[[ SOURCE PASSAGE open ]]

This brief description of the agreements set forth above is not intended to be complete and is qualified in its entirety by reference to the First Lien Collateral and Guaranty Agreement (filed as Exhibit 10.1 hereto), the Second Lien Collateral and Guaranty Agreement (filed as Exhibit 10.2 hereto), the First Lien Pledge and Security Agreement (filed as Exhibit 10.3 hereto), the Second Lien Pledge and Security Agreement (filed as Exhibit 10.4 hereto) and the Intercreditor Agreement (filed as Exhibit 10.5 hereto), each of which is an exhibit hereto and incorporated herein by reference.
Supplemental Indenture
In connection with the Recapitalization, on October 25, 2005, the Company commenced a tender offer for any and all of its $115 million principal amount of 91/2% Senior Subordinated Notes due 2008 (the “91/2% Notes”) and related consent solicitation pursuant to an Offer to Purchase and Consent Solicitation Statement dated October 25, 2005. The tender offer was extended on November 21, 2005 and December 2, 2005. The tender offer expired in accordance with its terms on December 5, 2005. Pursuant to the tender offer and consent solicitation, the Company received sufficient consents to approve the proposed amendments to the Indenture, dated as of March 18, 1998 (the “Original Indenture”) as set forth in the terms of the tender offer and consent solicitation.

[[ SOURCE PASSAGE closed ]]
[[ MATERIAL SUPPLIED open ]]

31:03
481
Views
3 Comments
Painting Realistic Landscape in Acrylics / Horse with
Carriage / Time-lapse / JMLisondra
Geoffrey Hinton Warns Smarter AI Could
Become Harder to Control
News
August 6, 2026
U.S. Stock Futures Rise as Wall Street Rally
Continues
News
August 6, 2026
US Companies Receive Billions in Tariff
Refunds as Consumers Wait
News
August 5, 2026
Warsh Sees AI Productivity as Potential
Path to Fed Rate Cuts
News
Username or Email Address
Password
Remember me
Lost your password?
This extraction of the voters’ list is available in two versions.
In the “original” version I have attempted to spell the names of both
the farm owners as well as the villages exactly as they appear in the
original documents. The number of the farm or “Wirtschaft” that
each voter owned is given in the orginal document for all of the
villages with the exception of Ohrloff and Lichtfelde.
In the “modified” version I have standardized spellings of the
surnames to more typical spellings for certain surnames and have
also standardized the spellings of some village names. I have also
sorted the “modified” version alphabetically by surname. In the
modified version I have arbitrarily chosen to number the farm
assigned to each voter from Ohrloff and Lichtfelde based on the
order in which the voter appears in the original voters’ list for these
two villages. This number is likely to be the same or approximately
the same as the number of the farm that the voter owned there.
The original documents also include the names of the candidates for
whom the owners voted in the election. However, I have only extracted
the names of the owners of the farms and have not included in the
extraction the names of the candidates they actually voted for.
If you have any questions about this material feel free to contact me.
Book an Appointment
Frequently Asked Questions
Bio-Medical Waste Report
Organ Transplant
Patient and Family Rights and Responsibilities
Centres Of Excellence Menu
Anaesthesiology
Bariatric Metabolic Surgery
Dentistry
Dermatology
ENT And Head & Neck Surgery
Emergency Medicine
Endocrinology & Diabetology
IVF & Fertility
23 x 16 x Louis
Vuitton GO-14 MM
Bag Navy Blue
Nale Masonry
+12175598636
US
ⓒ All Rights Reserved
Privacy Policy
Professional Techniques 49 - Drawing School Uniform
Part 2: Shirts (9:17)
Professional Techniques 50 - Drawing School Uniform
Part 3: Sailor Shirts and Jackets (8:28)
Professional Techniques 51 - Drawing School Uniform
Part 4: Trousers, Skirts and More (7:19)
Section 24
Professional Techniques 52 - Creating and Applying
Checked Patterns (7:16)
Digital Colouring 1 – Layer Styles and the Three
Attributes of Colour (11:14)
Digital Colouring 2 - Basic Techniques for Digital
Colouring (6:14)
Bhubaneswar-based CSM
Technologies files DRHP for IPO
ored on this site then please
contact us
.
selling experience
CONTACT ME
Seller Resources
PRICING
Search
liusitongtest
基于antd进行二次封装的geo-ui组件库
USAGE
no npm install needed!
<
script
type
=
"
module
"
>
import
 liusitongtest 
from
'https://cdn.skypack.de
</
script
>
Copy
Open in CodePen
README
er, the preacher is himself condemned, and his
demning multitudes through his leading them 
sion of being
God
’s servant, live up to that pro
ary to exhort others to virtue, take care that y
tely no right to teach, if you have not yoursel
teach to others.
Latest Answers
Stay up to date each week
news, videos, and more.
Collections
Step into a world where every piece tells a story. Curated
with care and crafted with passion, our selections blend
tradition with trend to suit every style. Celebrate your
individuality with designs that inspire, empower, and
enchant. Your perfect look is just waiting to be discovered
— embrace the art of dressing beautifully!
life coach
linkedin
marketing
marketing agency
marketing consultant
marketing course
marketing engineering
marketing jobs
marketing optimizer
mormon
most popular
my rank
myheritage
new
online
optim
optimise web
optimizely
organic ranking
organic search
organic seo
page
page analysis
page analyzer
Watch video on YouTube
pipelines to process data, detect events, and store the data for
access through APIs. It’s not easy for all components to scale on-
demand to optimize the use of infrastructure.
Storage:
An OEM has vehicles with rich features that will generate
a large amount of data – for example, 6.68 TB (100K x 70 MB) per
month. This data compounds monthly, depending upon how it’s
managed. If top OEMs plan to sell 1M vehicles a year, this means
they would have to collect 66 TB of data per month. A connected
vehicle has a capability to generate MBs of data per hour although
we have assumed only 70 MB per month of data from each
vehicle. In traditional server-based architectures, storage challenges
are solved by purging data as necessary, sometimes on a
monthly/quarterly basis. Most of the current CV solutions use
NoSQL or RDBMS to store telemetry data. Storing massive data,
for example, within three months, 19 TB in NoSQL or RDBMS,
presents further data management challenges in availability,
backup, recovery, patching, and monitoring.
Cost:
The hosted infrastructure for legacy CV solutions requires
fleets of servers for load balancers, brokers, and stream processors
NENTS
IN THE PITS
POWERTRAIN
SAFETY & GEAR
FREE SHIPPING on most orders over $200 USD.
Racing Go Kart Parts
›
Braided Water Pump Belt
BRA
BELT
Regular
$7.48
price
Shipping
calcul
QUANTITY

[[ MATERIAL SUPPLIED closed ]]

**WORK INSTRUCTIONS**
1 > Return everything from "Supplemental Indenture" down to "and consent solicitation." in the filing excerpt, copied word for word.
2 > According to the filing excerpt, how did the Company obtain enough consents to approve the proposed amendments to the Original Indenture?

**ACTIVITY ANSWERS**
1 >
Supplemental Indenture
In connection with the Recapitalization, on October 25, 2005, the Company commenced a tender offer for any and all of its $115 million principal amount of 91/2% Senior Subordinated Notes due 2008 (the “91/2% Notes”) and related consent solicitation pursuant to an Offer to Purchase and Consent Solicitation Statement dated October 25, 2005. The tender offer was extended on November 21, 2005 and December 2, 2005. The tender offer expired in accordance with its terms on December 5, 2005. Pursuant to the tender offer and consent solicitation, the Company received sufficient consents to approve the proposed amendments to the Indenture, dated as of March 18, 1998 (the “Original Indenture”) as set forth in the terms of the tender offer and consent solicitation.

2 > The Company received the consents through its tender offer for its Senior Subordinated Notes due 2008 and the related consent solicitation. It began both on October 25, 2005, in connection with the Recapitalization.